Exercise goal: Please state how many lines in the records below contain the word "Remove"; the number alone is the answer.

The records:
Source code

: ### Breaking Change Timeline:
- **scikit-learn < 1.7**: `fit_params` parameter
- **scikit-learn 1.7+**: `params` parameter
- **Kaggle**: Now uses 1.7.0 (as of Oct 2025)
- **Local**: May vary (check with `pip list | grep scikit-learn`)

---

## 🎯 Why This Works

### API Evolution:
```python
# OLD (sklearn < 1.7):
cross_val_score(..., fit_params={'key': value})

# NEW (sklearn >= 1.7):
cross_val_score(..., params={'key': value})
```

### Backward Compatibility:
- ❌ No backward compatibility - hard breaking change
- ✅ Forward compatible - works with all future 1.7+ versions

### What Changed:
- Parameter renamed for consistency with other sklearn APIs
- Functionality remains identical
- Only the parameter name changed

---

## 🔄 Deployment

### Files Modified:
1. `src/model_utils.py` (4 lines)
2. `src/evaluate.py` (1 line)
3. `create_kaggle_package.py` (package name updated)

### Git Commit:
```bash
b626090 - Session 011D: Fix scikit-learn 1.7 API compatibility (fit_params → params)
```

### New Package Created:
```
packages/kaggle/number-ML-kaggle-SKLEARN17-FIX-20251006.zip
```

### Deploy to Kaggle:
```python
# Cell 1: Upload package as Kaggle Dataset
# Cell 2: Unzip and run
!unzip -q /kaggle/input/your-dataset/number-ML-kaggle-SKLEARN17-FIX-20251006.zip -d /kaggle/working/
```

...

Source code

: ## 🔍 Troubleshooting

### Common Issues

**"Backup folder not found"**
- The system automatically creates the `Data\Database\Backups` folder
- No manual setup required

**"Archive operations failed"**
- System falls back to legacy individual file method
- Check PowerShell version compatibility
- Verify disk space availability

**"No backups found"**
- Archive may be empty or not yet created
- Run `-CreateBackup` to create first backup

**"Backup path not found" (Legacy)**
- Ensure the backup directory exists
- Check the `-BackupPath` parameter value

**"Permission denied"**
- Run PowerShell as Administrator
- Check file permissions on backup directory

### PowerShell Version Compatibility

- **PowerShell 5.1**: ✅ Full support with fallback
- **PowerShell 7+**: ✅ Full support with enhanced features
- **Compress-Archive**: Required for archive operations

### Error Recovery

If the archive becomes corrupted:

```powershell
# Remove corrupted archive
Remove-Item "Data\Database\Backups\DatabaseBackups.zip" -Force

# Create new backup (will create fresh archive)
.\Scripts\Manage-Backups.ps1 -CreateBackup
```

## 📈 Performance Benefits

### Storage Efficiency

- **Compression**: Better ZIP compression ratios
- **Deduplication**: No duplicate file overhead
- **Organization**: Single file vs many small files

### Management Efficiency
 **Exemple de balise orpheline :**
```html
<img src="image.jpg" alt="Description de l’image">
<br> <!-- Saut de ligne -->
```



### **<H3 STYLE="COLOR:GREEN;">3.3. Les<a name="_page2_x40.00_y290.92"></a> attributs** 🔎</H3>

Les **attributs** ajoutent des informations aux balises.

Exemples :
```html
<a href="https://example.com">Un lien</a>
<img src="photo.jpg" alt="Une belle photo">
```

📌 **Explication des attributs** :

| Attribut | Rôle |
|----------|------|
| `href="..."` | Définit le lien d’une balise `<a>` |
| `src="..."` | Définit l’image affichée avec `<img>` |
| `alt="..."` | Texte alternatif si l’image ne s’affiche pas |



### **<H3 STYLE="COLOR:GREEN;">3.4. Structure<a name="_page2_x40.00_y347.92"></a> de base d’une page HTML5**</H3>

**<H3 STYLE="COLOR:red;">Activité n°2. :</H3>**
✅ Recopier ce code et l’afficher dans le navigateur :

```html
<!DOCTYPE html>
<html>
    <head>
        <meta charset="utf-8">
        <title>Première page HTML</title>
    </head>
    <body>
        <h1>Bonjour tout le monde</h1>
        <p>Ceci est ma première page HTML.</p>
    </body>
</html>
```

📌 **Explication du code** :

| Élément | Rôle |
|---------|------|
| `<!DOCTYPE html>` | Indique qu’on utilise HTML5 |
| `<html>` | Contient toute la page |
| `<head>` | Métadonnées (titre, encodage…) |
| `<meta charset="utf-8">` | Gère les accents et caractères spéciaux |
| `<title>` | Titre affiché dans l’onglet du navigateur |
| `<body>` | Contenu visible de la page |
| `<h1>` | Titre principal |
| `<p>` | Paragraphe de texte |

* * *

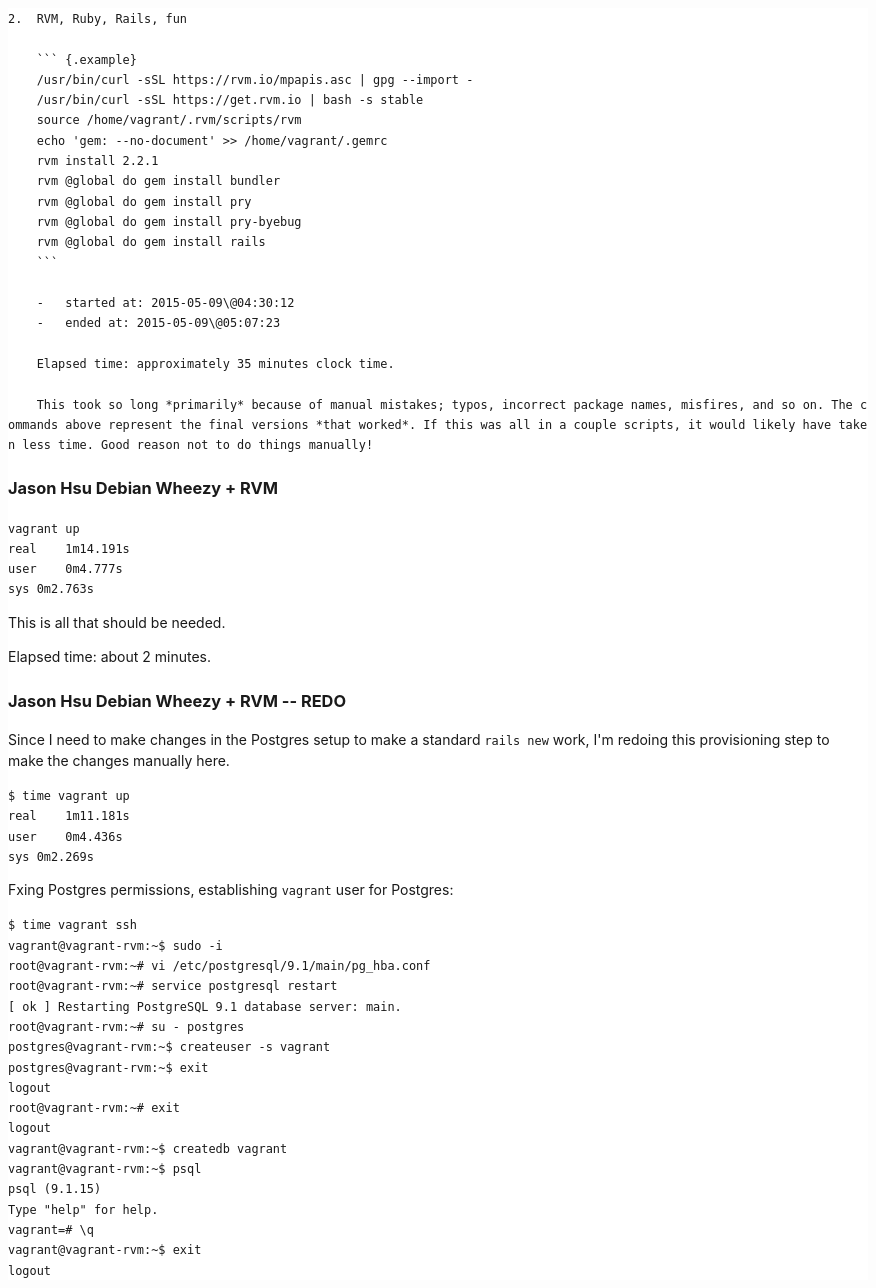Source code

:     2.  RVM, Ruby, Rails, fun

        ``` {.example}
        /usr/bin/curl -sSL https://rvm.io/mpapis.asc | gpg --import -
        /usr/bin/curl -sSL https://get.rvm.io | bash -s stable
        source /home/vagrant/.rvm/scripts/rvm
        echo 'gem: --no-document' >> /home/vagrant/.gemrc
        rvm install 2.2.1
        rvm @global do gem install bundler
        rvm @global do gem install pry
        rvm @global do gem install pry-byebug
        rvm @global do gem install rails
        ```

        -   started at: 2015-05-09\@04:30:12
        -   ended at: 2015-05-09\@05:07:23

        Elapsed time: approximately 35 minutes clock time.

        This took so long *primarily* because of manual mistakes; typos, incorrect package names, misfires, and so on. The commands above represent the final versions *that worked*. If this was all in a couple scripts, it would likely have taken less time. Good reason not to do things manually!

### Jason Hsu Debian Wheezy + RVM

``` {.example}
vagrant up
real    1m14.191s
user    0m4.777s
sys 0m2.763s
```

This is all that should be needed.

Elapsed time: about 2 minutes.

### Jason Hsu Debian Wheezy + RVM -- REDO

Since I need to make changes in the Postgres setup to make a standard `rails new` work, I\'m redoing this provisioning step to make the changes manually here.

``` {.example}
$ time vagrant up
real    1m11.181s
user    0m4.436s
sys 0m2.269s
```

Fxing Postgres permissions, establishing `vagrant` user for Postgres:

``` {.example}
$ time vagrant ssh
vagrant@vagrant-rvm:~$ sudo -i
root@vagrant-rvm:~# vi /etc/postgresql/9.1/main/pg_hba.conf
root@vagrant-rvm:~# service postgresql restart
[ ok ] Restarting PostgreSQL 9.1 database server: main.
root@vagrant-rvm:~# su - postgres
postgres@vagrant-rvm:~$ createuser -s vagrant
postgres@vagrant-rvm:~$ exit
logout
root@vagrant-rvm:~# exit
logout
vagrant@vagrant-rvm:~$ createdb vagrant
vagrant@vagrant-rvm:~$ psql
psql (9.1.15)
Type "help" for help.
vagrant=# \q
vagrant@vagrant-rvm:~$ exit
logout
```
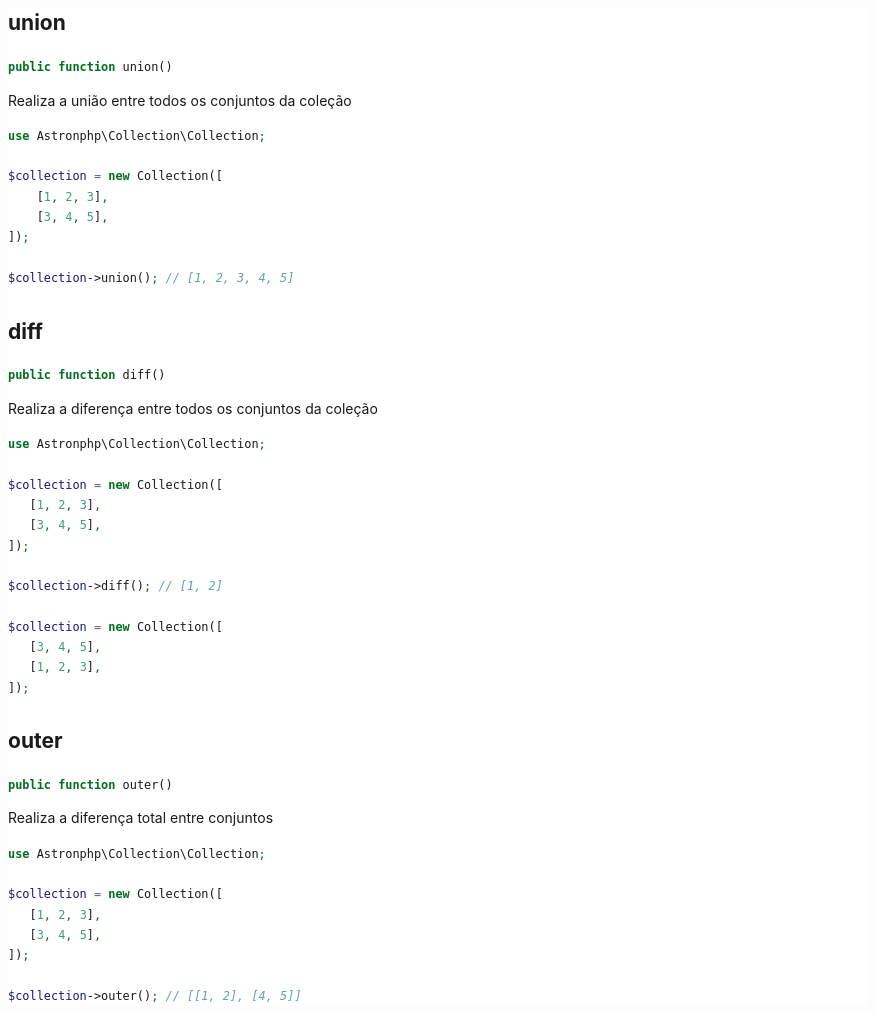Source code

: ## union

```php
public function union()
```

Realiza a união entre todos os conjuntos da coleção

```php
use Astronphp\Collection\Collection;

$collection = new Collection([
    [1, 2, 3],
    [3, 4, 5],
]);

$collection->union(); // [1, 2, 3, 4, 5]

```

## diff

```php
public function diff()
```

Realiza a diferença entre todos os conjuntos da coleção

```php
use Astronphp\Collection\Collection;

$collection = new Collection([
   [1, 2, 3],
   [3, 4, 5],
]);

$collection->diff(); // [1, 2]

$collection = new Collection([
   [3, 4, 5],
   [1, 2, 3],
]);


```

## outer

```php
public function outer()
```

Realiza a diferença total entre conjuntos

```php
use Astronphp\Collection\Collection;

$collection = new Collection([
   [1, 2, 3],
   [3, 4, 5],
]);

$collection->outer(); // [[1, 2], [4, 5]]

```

Exercise result: 2